You might be interested in this discussion from another issue: https://github.com/leanprover/lean4/issues/369#issuecomment-1017837443

gebner avatar Aug 16 '22 07:08 gebner

I think a good challenge is to get the reformatted Lean code to compile. That is, try scripts/reformat.lean on the whole Lean code base, try to compile it, and see where that breaks.

Another annoying formatting issue is that by simp is always formatted as:

by
  simp

(That is, with a newline even if it's only a single tactic.) This really messes up formatting with terms like c2 _ _ (by rwa [← c1]) hU which would fit on one line other wise. We already have a sepByIndent combinator that does the right formatting.
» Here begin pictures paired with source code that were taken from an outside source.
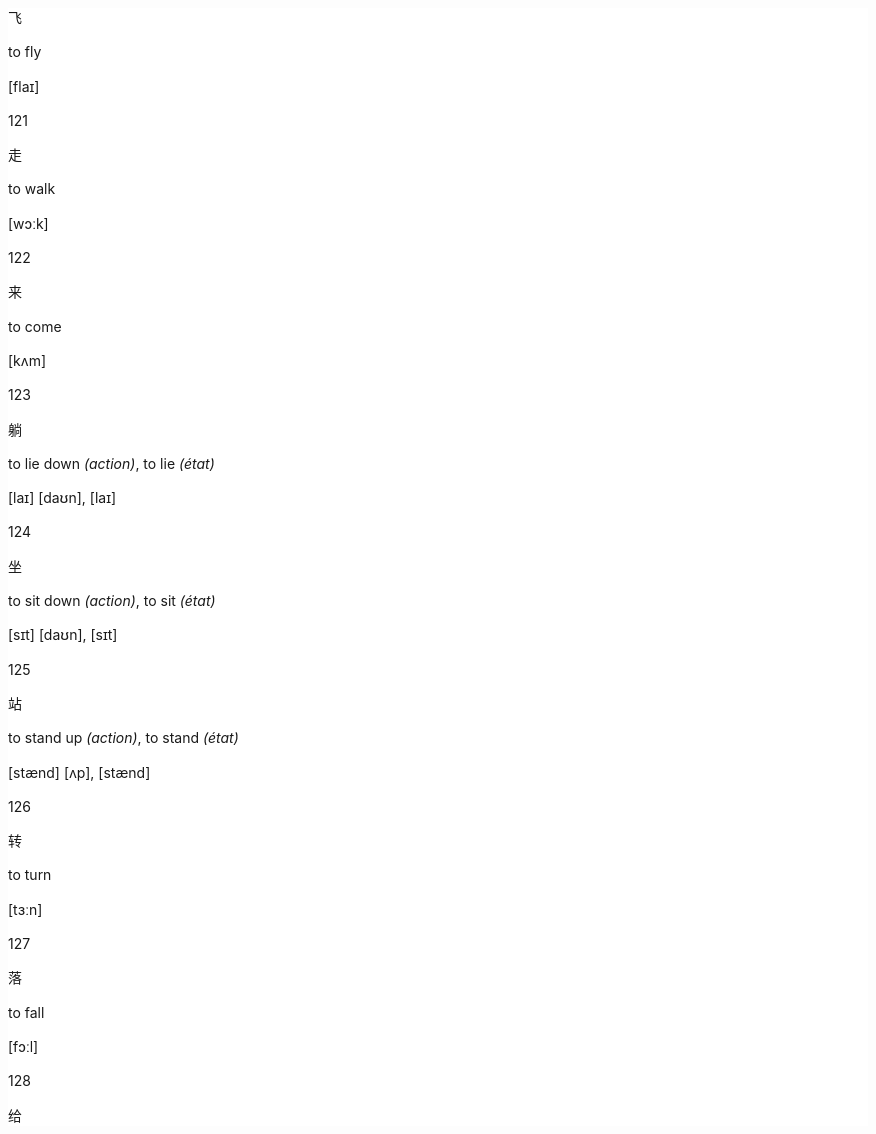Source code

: 飞

to fly

\[flaɪ\]

121

走

to walk

\[wɔːk\]

122

来

to come

\[kʌm\]

123

躺

to lie down _(action)_, to lie _(état)_

\[laɪ\] \[daʊn\], \[laɪ\]

124

坐

to sit down _(action)_, to sit _(état)_

\[sɪt\] \[daʊn\], \[sɪt\]

125

站

to stand up _(action)_, to stand _(état)_

\[stænd\] \[ʌp\], \[stænd\]

126

转

to turn

\[tɜːn\]

127

落

to fall

\[fɔːl\]

128

给
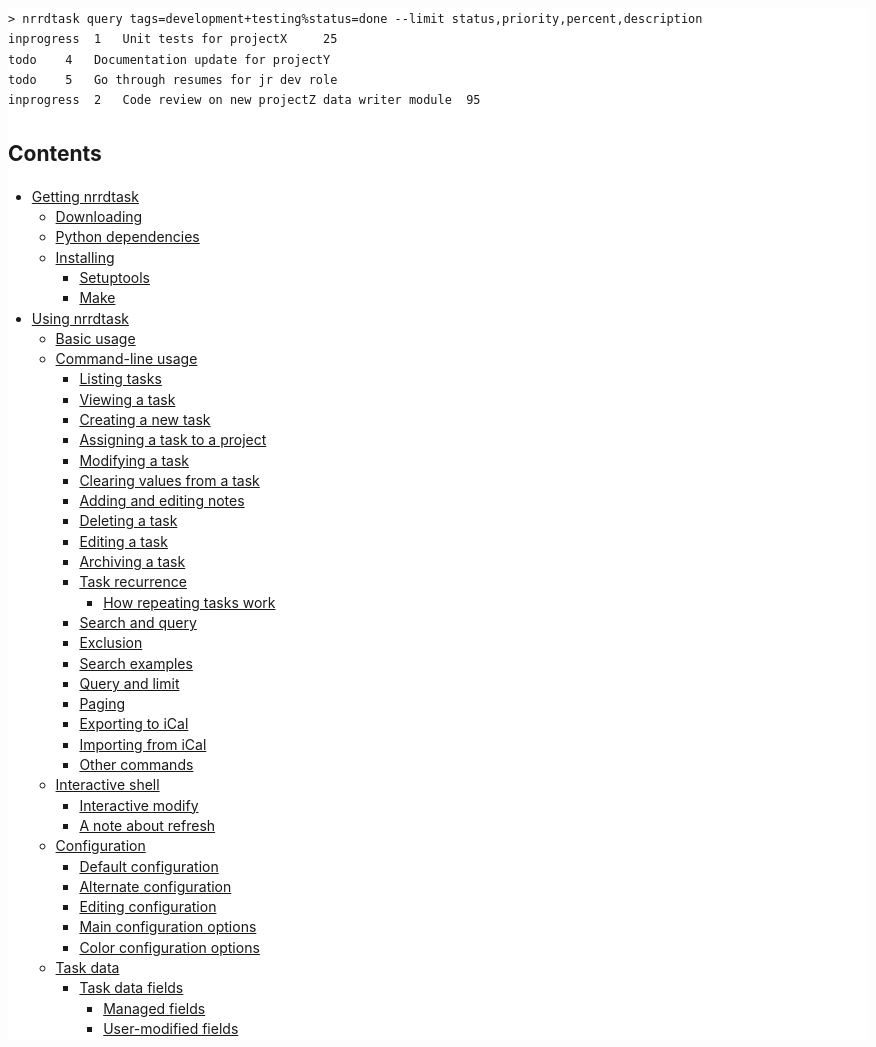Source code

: 
    > nrrdtask query tags=development+testing%status=done --limit status,priority,percent,description
    inprogress  1   Unit tests for projectX     25
    todo    4   Documentation update for projectY
    todo    5   Go through resumes for jr dev role
    inprogress  2   Code review on new projectZ data writer module  95


## Contents

- [Getting nrrdtask](#getting-nrrdtask)
    - [Downloading](#downloading)
    - [Python dependencies](#python-dependencies)
    - [Installing](#installing)
        - [Setuptools](#setuptools)
        - [Make](#make)
- [Using nrrdtask](#using-nrrdtask)
    - [Basic usage](#basic-usage)
    - [Command-line usage](#command-line-usage)
        - [Listing tasks](#listing-tasks)
        - [Viewing a task](#viewing-a-task)
        - [Creating a new task](#creating-a-new-task)
        - [Assigning a task to a project](#assigning-a-task-to-a-project)
        - [Modifying a task](#modifying-a-task)
        - [Clearing values from a task](#clearing-values-from-a-task)
        - [Adding and editing notes](#adding-and-editing-notes)
        - [Deleting a task](#deleting-a-task)
        - [Editing a task](#editing-a-task)
        - [Archiving a task](#archiving-a-task)
        - [Task recurrence](#task-recurrence)
            - [How repeating tasks work](#how-repeating-tasks-work)
        - [Search and query](#search-and-query)
        - [Exclusion](#exclusion)
        - [Search examples](#search-examples)
        - [Query and limit](#query-and-limit)
        - [Paging](#paging)
        - [Exporting to iCal](#exporting-to-ical)
        - [Importing from iCal](#importing-from-ical)
        - [Other commands](#other-commands)
    - [Interactive shell](#interactive-shell)
        - [Interactive modify](#interactive-modify)
        - [A note about refresh](#a-note-about-refresh)
    - [Configuration](#configuration)
        - [Default configuration](#default-configuration)
        - [Alternate configuration](#alternate-configuration)
        - [Editing configuration](#editing-configuration)
        - [Main configuration options](#main-configuration-options)
        - [Color configuration options](#color-configuration-options)
    - [Task data](#task-data)
        - [Task data fields](#task-data-fields)
            - [Managed fields](#managed-fields)
            - [User-modified fields](#user-modified-fields)
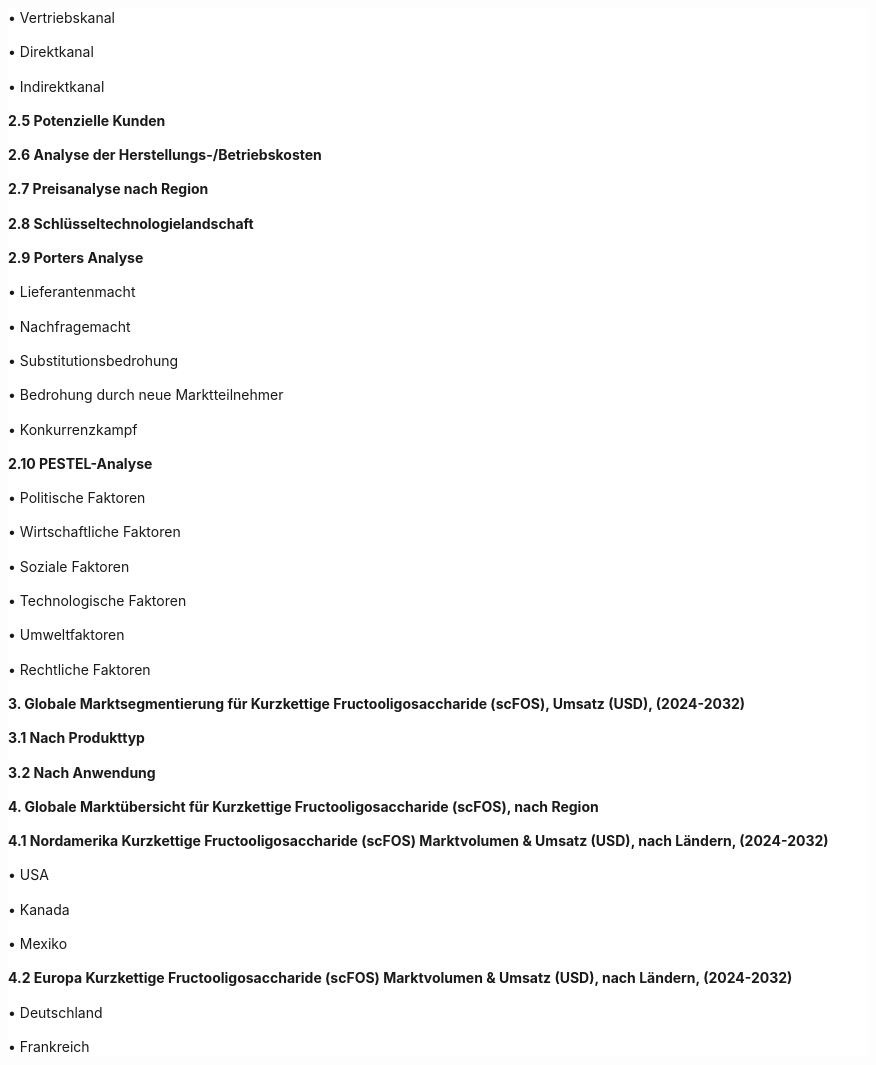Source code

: • Vertriebskanal

• Direktkanal

• Indirektkanal

<strong>2.5 Potenzielle Kunden</strong>

<strong>2.6 Analyse der Herstellungs-/Betriebskosten</strong>

<strong>2.7 Preisanalyse nach Region</strong>

<strong>2.8 Schlüsseltechnologielandschaft</strong>

<strong>2.9 Porters Analyse</strong>

• Lieferantenmacht

• Nachfragemacht

• Substitutionsbedrohung

• Bedrohung durch neue Marktteilnehmer

• Konkurrenzkampf

<strong>2.10 PESTEL-Analyse</strong>

• Politische Faktoren

• Wirtschaftliche Faktoren

• Soziale Faktoren

• Technologische Faktoren

• Umweltfaktoren

• Rechtliche Faktoren

<strong>3. Globale Marktsegmentierung für Kurzkettige Fructooligosaccharide (scFOS), Umsatz (USD), (2024-2032)</strong>

<strong>3.1 Nach Produkttyp</strong>

<strong>3.2 Nach Anwendung</strong>

<strong>4. Globale Marktübersicht für Kurzkettige Fructooligosaccharide (scFOS), nach Region</strong>

<strong>4.1 Nordamerika Kurzkettige Fructooligosaccharide (scFOS) Marktvolumen &amp; Umsatz (USD), nach Ländern, (2024-2032)</strong>

• USA

• Kanada

• Mexiko

<strong>4.2 Europa Kurzkettige Fructooligosaccharide (scFOS) Marktvolumen &amp; Umsatz (USD), nach Ländern, (2024-2032)</strong>

• Deutschland

• Frankreich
All that's necessary is to migrate by-blocks to this combinator. (And also do, but that's I believe a lot more work.)

gebner avatar Aug 16 '22 14:08 gebner

Another fun issue related to indentation-sensitive syntax:

      (let x : α := a₁
        b x) 

Note that this does not compile!

gebner avatar Aug 18 '22 16:08 gebner

And also do, but that's I believe a lot more work.

Another fun example @larsk21 and I just talked about is

foo fun x => bar do
  ...

We need something stronger than ppAllowUngrouped to solve this. Lars suggested a kind of priority annotation for soft line breaks (though would the breaks for => and do have the same priority? Do we need another attribute for "use innermost such line break"?). Or we can revisit the ideas from Bernardy's pretty printer, as a non-greedy printer should be able to handle this without further annotations I assume. But that would be a much bigger project.

Kha avatar Aug 24 '22 14:08 Kha

Imagine a subsequent argument to bar for extra fun

Kha avatar Aug 24 '22 15:08 Kha

Can you explain what's going wrong in the example above? Is it too much indentation?

I'm not completely happy with the ppAllowUngrouped solution either.

gebner avatar Aug 24 '22 15:08 gebner

Ah sorry, the indentation was supposed to be 2. The example is supposed to be the desirable output, but it defies the "break from outside in" logic all the greedy printers use, which leads to the current output

  foo fun x =>
    bar do
      ...

Actually @larsk21's experimental reimplementation of Format.be does not trigger outer line breaks on an inner hard line break (which could be consider a simple version of line break priorities), but since we were talking about moving away from a hard line break after by/do anyway...

Kha avatar Aug 24 '22 15:08 Kha

Now that I've written it down though, it doesn't even look too bad thanks to ppAllowUngrouped. Might not be the most pressing issue.

Kha avatar Aug 24 '22 15:08 Kha